President Donald Trump on Saturday afternoon openly vowed to permanently "terminate" the funding mechanism for both Social Security and Medicare if reelected in November.
The Trump campaign was apparently so satisfied with the public acknowledgement of the president's promise to make the payroll tax permanent—a move that would inherently bankrupt the Social Security system—that it clipped the portion of the press conference and
shared on social media immediately after it concluded.
Getting Baby Boomers off the federal dole will be the greatest accomplishment by any U.S. president of the past 100 years.
Workers can now spend the money the government had held for their retirement from the first day of their employment. Waiting until later years to begin saving for one's old age is a much more viable system, since everyone will be diligent in this effort.

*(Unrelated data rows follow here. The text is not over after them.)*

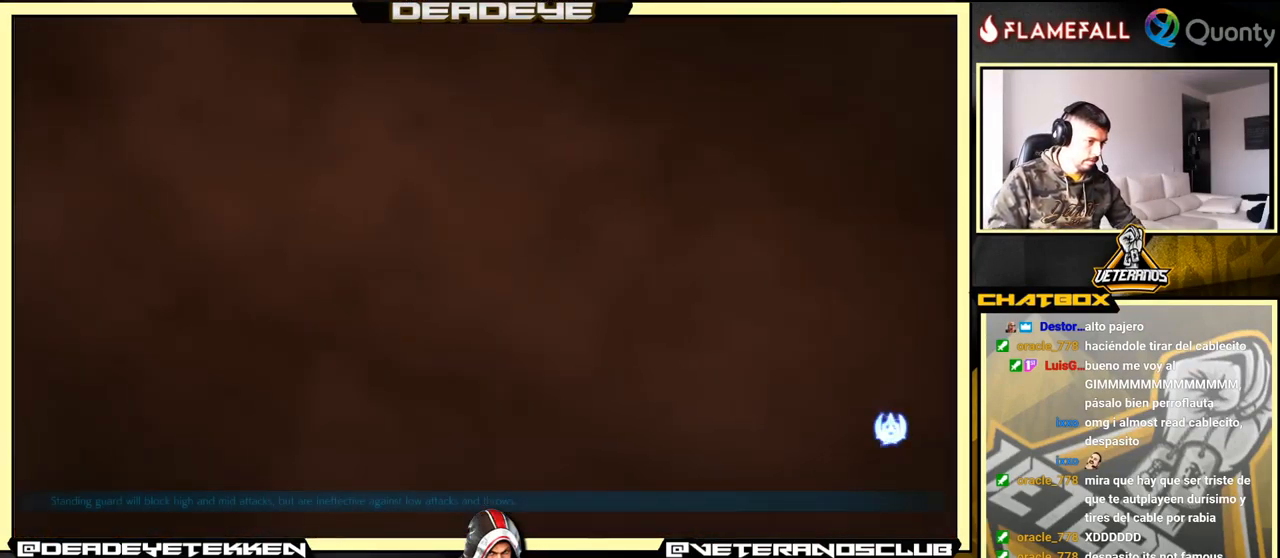
{"buttons": ["L1"], "left_stick": "center", "events": [[250, "L1", "down"], [300, "R1", "down"], [316, "TRIANGLE", "down"], [333, "TRIANGLE", "up"], [367, "R1", "up"], [367, "SQUARE", "down"], [433, "SQUARE", "up"], [467, "L1", "up"], [483, "L1", "down"]]}
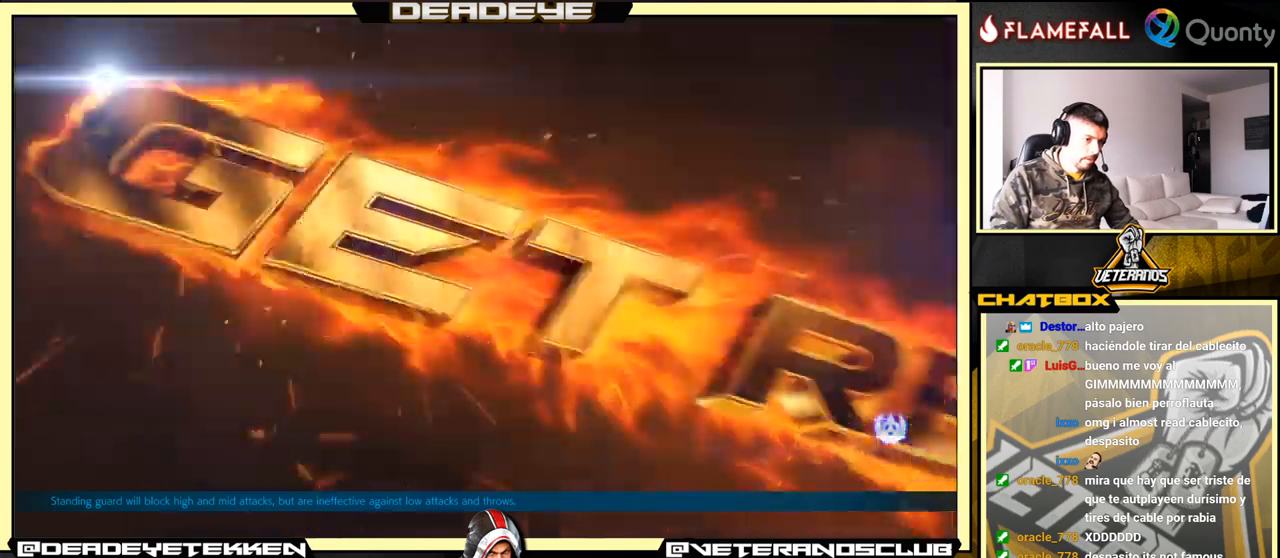
{"buttons": ["L1"], "left_stick": "center", "events": [[33, "R1", "down"], [50, "R1", "up"], [50, "TRIANGLE", "down"], [83, "TRIANGLE", "up"], [100, "SQUARE", "down"], [117, "SQUARE", "up"]]}
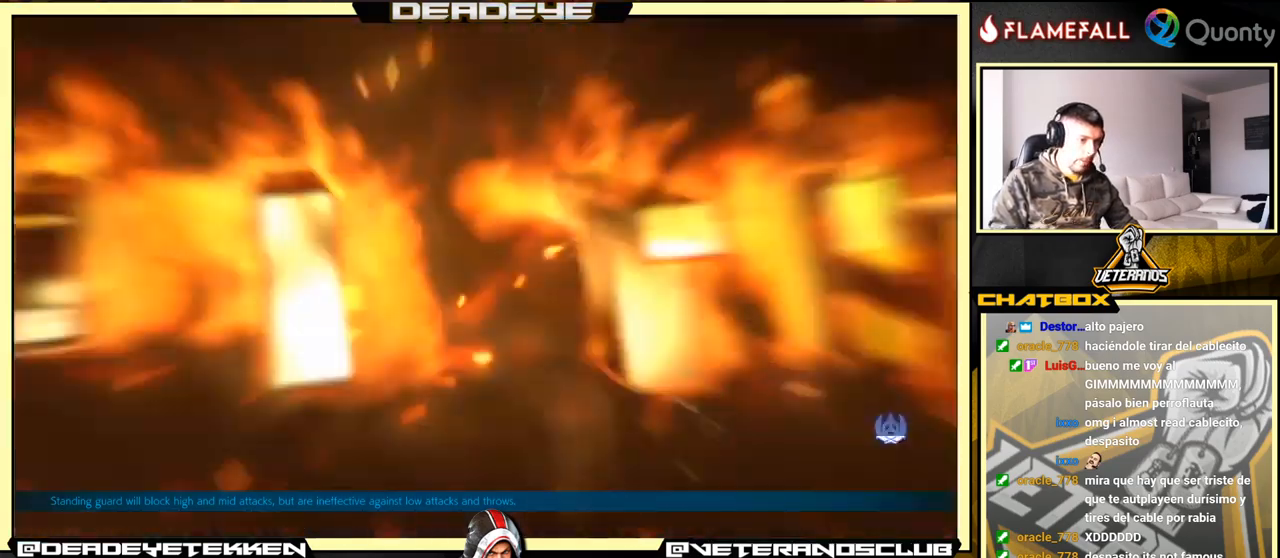
{"buttons": ["L1"], "left_stick": "center", "events": []}
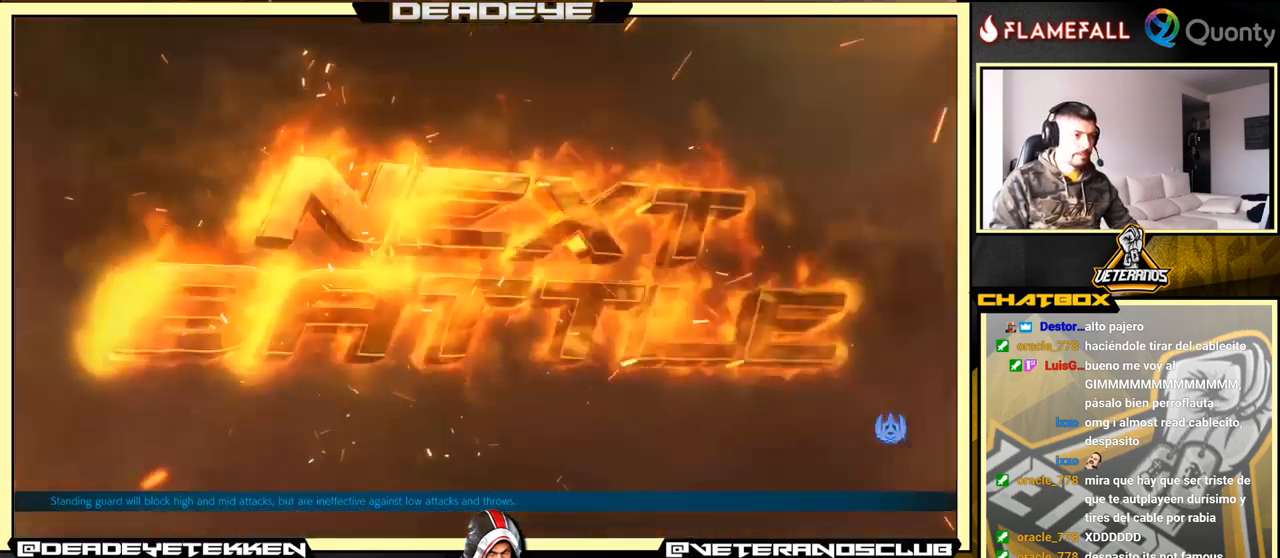
{"buttons": [], "left_stick": "center", "events": [[150, "L1", "up"]]}
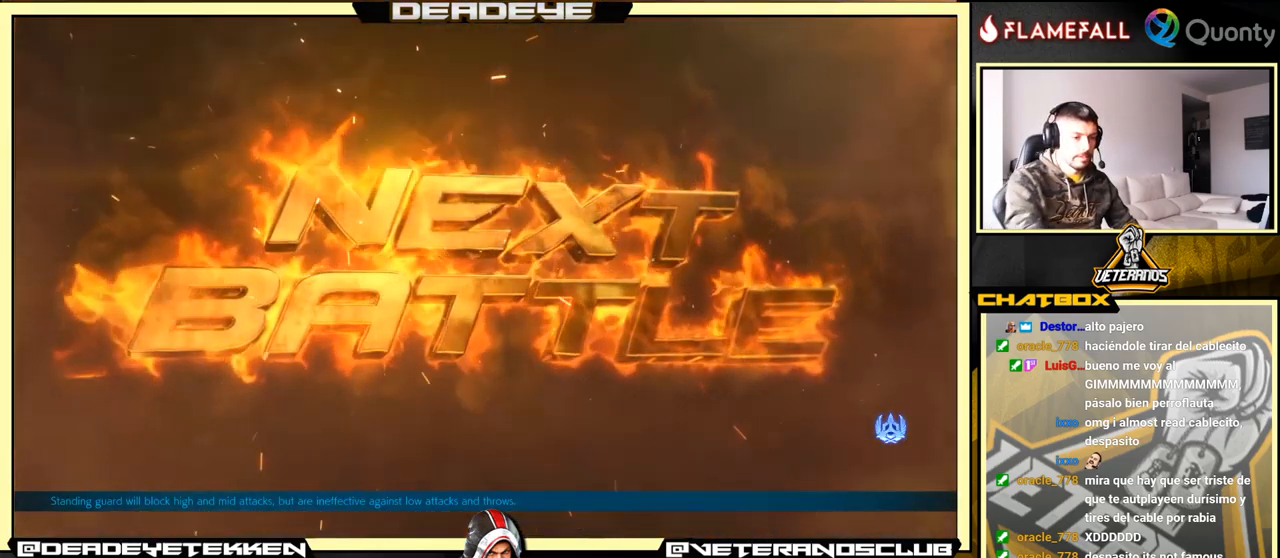
{"buttons": [], "left_stick": "center", "events": []}
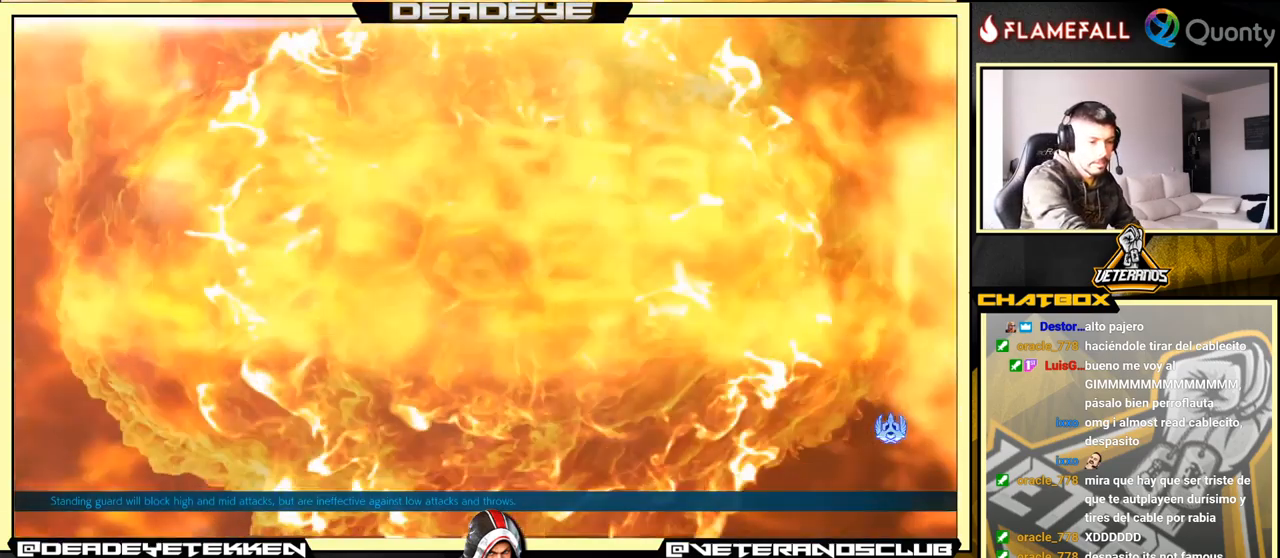
{"buttons": [], "left_stick": "center", "events": []}
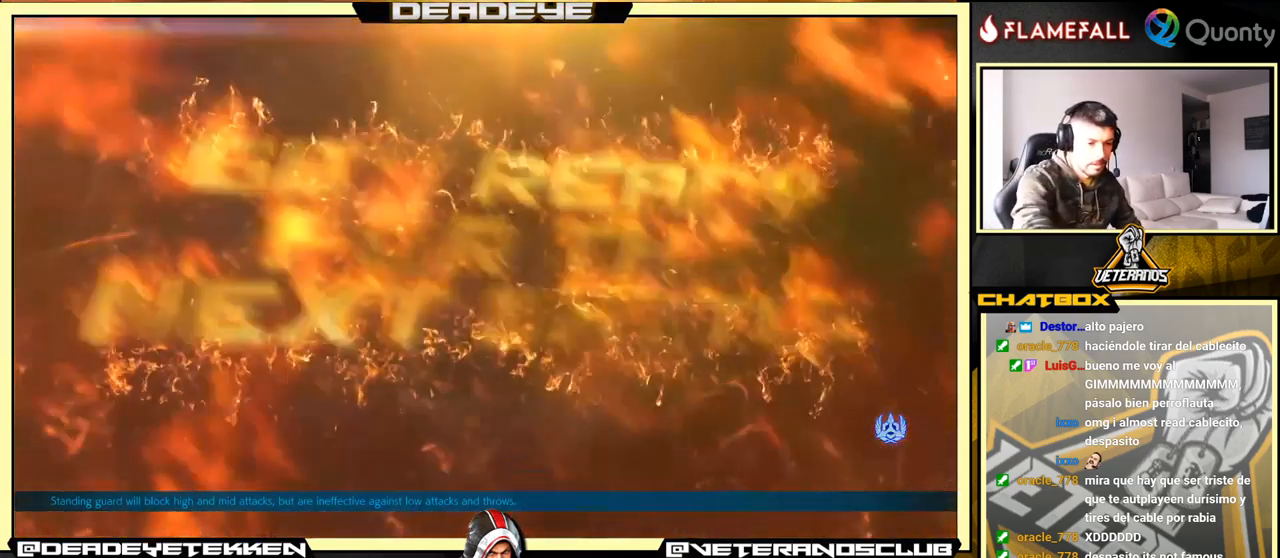
{"buttons": [], "left_stick": "center", "events": []}
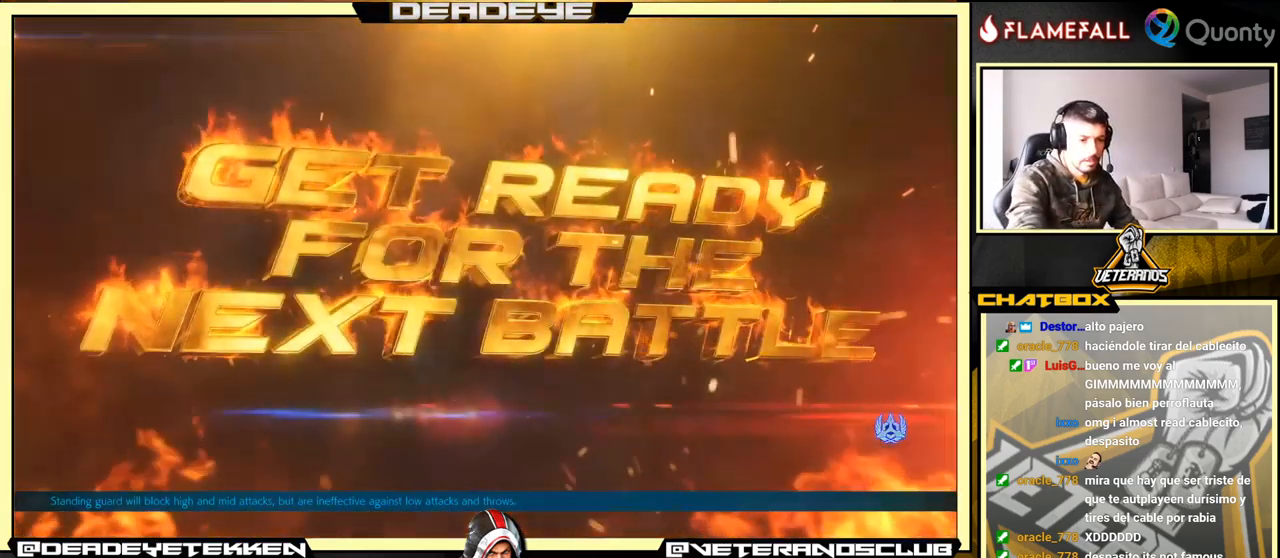
{"buttons": [], "left_stick": "center", "events": []}
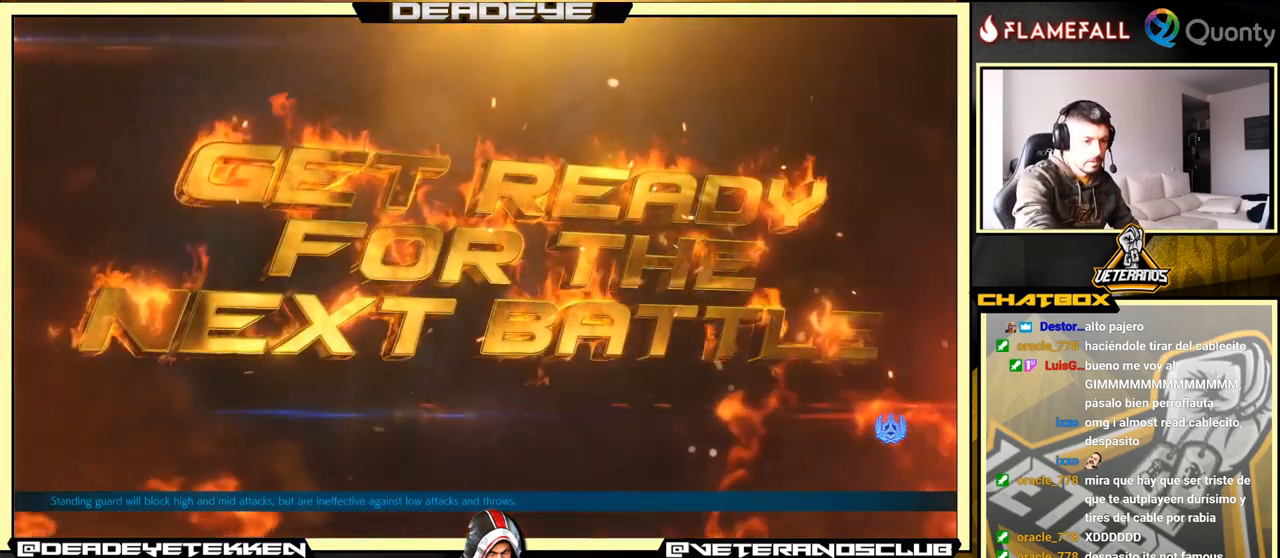
{"buttons": [], "left_stick": "center", "events": []}
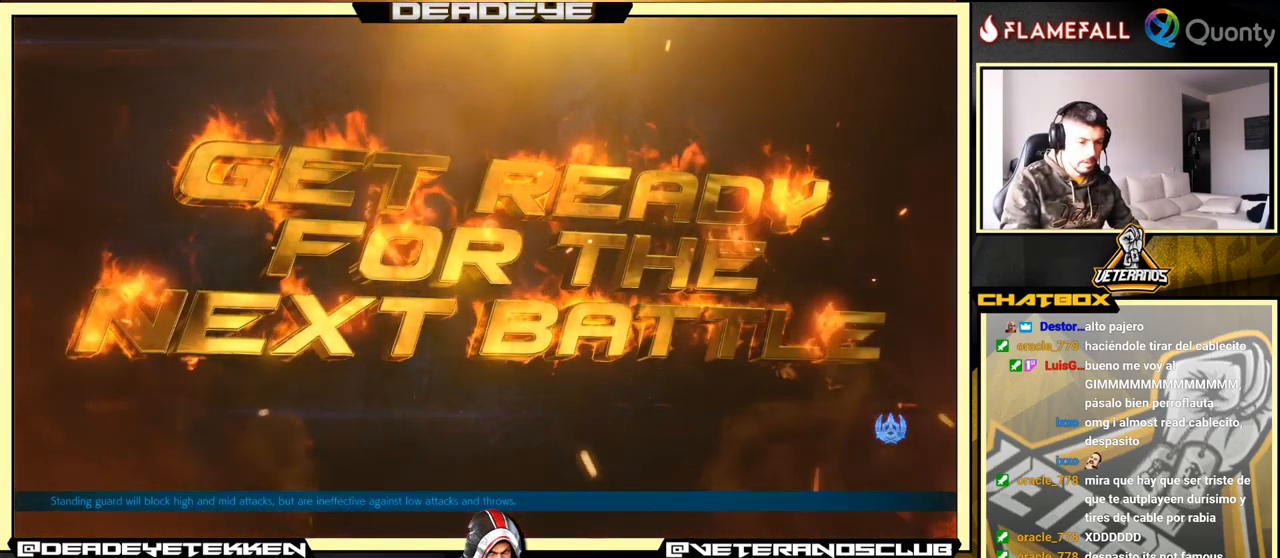
{"buttons": [], "left_stick": "center", "events": []}
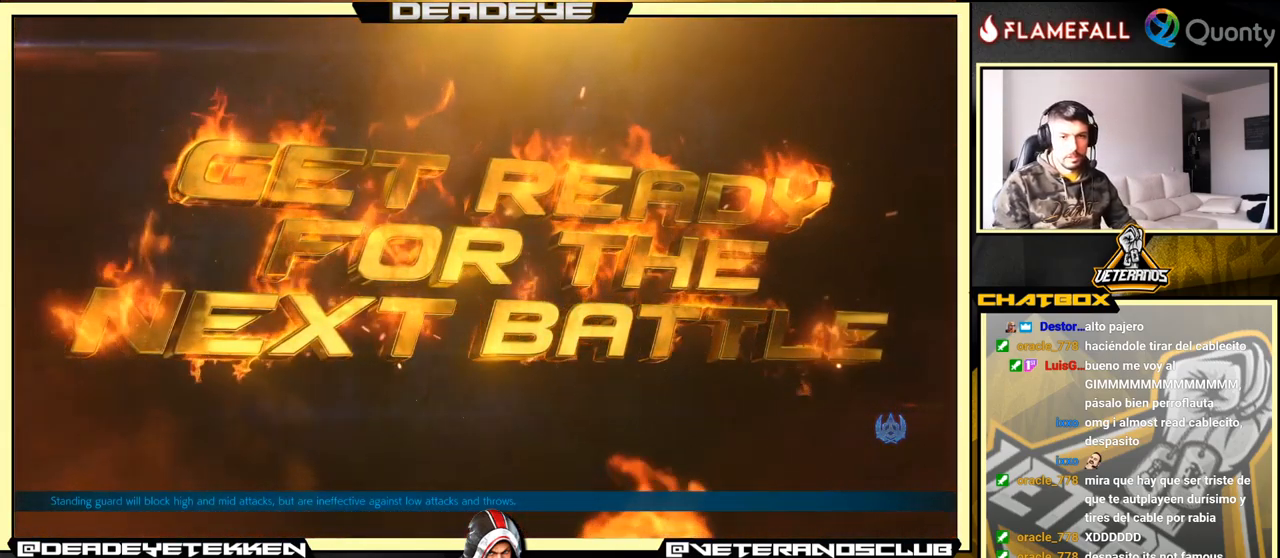
{"buttons": [], "left_stick": "center", "events": []}
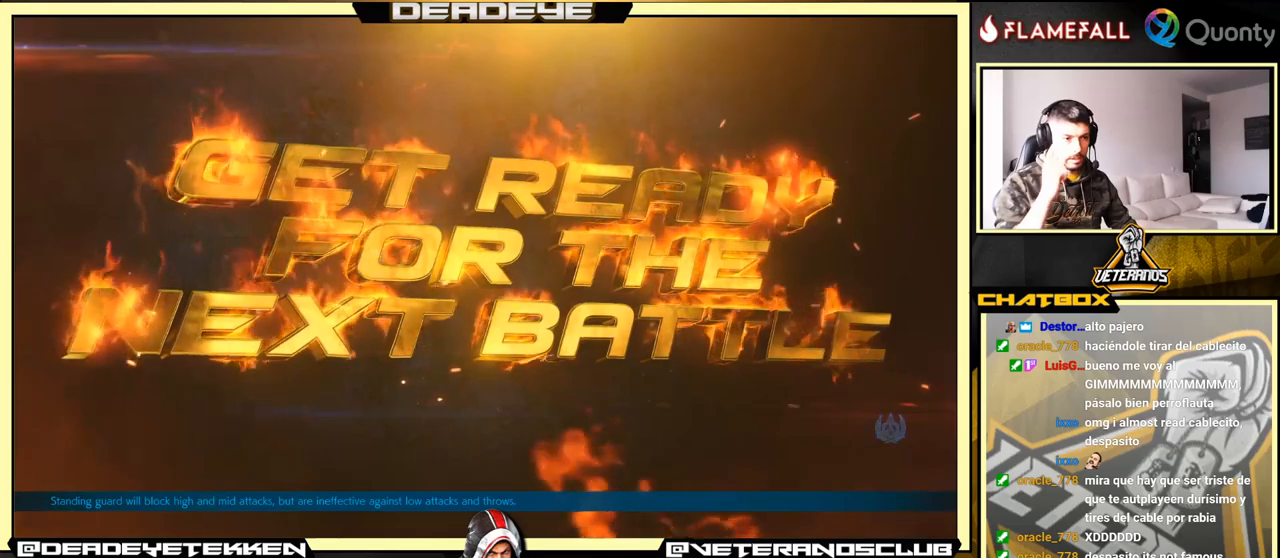
{"buttons": [], "left_stick": "center", "events": []}
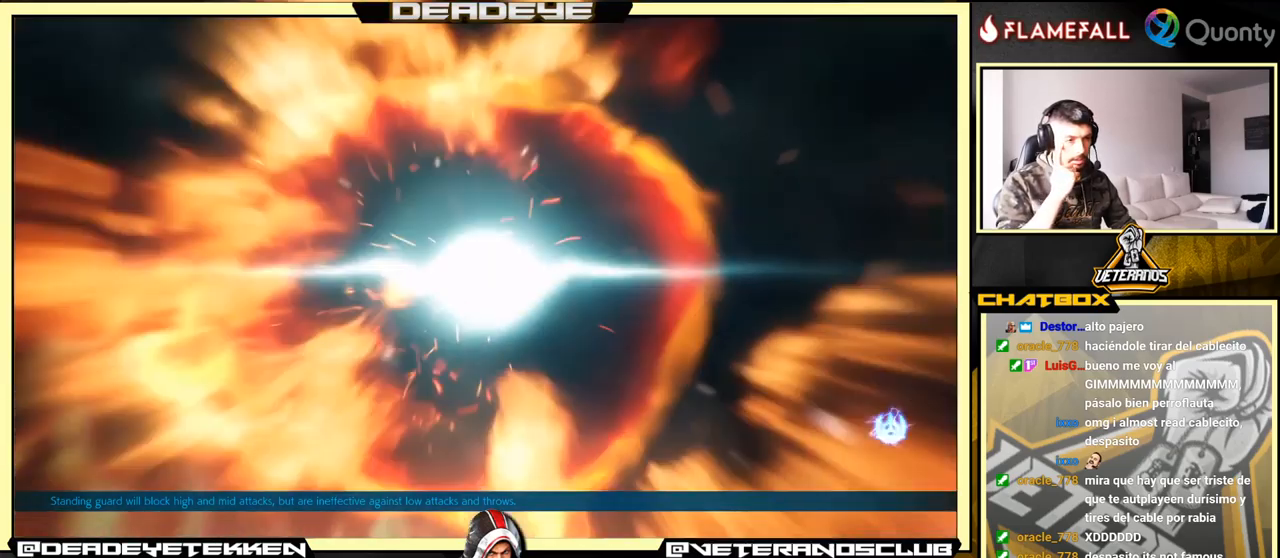
{"buttons": [], "left_stick": "center", "events": []}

You realize that social security is just a government mandated Ponzi scheme. You find an initial group of investors, then find a second larger group of investors to pay off the first group, then find an even larger to pay off the 2nd group, and so on. The problem with ponzi schemes is that you get to a point where you never have a large enough group of investors to pay off the previous groups of investors. We’ve hit that point long ago. Social security was projected to go bankrupt in a decade back when Obama was still president. Pensions for government Union workers are also ponzi schemes, which is why a judge ordered Chicago to pay pensions for police, firefighters, and other city workers even though the cost is Chicago’s entire budget...on the pensions alone. The solution to a ponzi schemes is not to keep pumping money into the system. You don’t want to turn into Chicago where the city kept promising to deliver money at a later date that it knew it wouldn’t ever have. Social security was always going to need a reform. Ages to receive benefits pushed up, and privatization opt out systems that would be completely tax free in order to incentivize use of the private system. I’m 30, there’s no way in hell im ever going to see the money that I put into social security. Mathematically it isn’t going to happen.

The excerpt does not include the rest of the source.